La modification du rapport social à la filiation – La reconnaissance de l’enfant

Alors que le mariage comme modèle exclusif de la conjugalité a laissé sa place à des formes d’unions moins solennelles, une modification du rapport des individus au lien de filiation s’est opérée. En effet, en dehors du mariage, le lien de filiation est divisible : laissant la liberté à la mère et au père d’établir séparément la filiation de l’enfant. Dans le même temps, la découverte du génome et sa relative accessibilité sont venus supporter un mouvement individualiste qui visait non plus à penser le lien de filiation entre un couple parental et un enfant, mais entre l’enfant et chacun de « ses » parents.

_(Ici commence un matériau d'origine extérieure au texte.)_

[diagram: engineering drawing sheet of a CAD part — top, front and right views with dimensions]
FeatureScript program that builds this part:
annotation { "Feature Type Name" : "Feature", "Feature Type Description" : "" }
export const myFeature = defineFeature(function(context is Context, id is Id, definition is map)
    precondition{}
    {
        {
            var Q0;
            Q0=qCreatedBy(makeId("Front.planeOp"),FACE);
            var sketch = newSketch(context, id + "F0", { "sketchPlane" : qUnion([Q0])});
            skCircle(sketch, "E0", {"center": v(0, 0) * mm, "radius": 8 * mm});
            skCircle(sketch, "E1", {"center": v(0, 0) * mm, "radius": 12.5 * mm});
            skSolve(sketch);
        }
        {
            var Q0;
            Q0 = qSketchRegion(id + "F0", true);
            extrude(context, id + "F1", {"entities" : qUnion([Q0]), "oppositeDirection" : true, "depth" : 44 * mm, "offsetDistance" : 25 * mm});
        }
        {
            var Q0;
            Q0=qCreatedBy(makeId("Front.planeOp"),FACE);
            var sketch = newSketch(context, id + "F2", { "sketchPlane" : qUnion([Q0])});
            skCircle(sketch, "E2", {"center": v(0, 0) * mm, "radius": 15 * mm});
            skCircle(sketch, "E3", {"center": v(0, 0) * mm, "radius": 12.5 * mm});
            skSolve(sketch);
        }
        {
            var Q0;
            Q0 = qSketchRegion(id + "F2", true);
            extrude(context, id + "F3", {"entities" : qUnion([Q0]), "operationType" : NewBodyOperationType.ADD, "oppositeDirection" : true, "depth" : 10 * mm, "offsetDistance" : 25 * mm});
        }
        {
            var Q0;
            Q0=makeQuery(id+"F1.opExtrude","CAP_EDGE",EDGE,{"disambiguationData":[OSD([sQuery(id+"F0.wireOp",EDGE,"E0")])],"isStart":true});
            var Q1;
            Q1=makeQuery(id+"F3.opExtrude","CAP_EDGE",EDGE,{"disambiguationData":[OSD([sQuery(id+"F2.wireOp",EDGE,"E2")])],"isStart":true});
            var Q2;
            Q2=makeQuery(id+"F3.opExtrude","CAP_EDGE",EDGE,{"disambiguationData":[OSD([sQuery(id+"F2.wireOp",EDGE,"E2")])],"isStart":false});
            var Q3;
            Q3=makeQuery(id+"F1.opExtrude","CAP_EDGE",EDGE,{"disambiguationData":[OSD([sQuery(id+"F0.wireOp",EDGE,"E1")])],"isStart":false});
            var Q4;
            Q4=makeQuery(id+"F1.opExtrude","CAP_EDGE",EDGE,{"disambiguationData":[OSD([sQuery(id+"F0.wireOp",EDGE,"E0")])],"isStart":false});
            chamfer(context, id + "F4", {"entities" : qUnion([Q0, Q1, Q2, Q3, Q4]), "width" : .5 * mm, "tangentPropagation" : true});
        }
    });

En effet, la possibilité de savoir a progressivement fait disparaître l’obligation de croire, qui prévalait par le passé. L’homme n’a pas hésité à contester sa reconnaissance lorsqu’il doutait de la loyauté de sa femme. De son côté la femme n’a pas cherché à le bercer d’illusion sur sa paternité. Responsabilité collective ? Aujourd’hui la parole de celui qui reconnaît n’est plus fondée sur la solidité du couple parental ; elle est crédible parce qu’il est possible de vérifier à tout moment l’exactitude génétique de la filiation.

Initié de longue date par de petits changements : la loi donnant l’autorisation aux personnes célibataires d’adopter un enfant ; la loi autorisant la procréation médicalement assistée avec tiers donneur ; la loi ouvrant l’adoption aux couples de personnes de même sexe, la conception de la filiation a changé de nature. La nouvelle norme sociale a été voulue ainsi : l’hypothèse de la relation sexuelle, plus exactement son apparence sociale, n’a plus de sens pour déterminer la crédibilité d’une filiation. Répercussion inévitable sur la reconnaissance : la reconnaissance pensée comme une liberté parentale devrait toujours être possible en tant qu’expression de liberté individuelle, dès lors qu’il existe un lien génétique exact entre le « parent » et l’enfant. Il se pourrait qu’il y ait de ce côté une nouvelle quête d’égalité entre l’homme et la femme, ces dernières revendiquant le droit de reconnaître « leur » enfant, même en l’absence de référence sociale à l’acte sexuel à travers les « symptômes officiels » de la gestation, en cas de recours à une femme porteuse.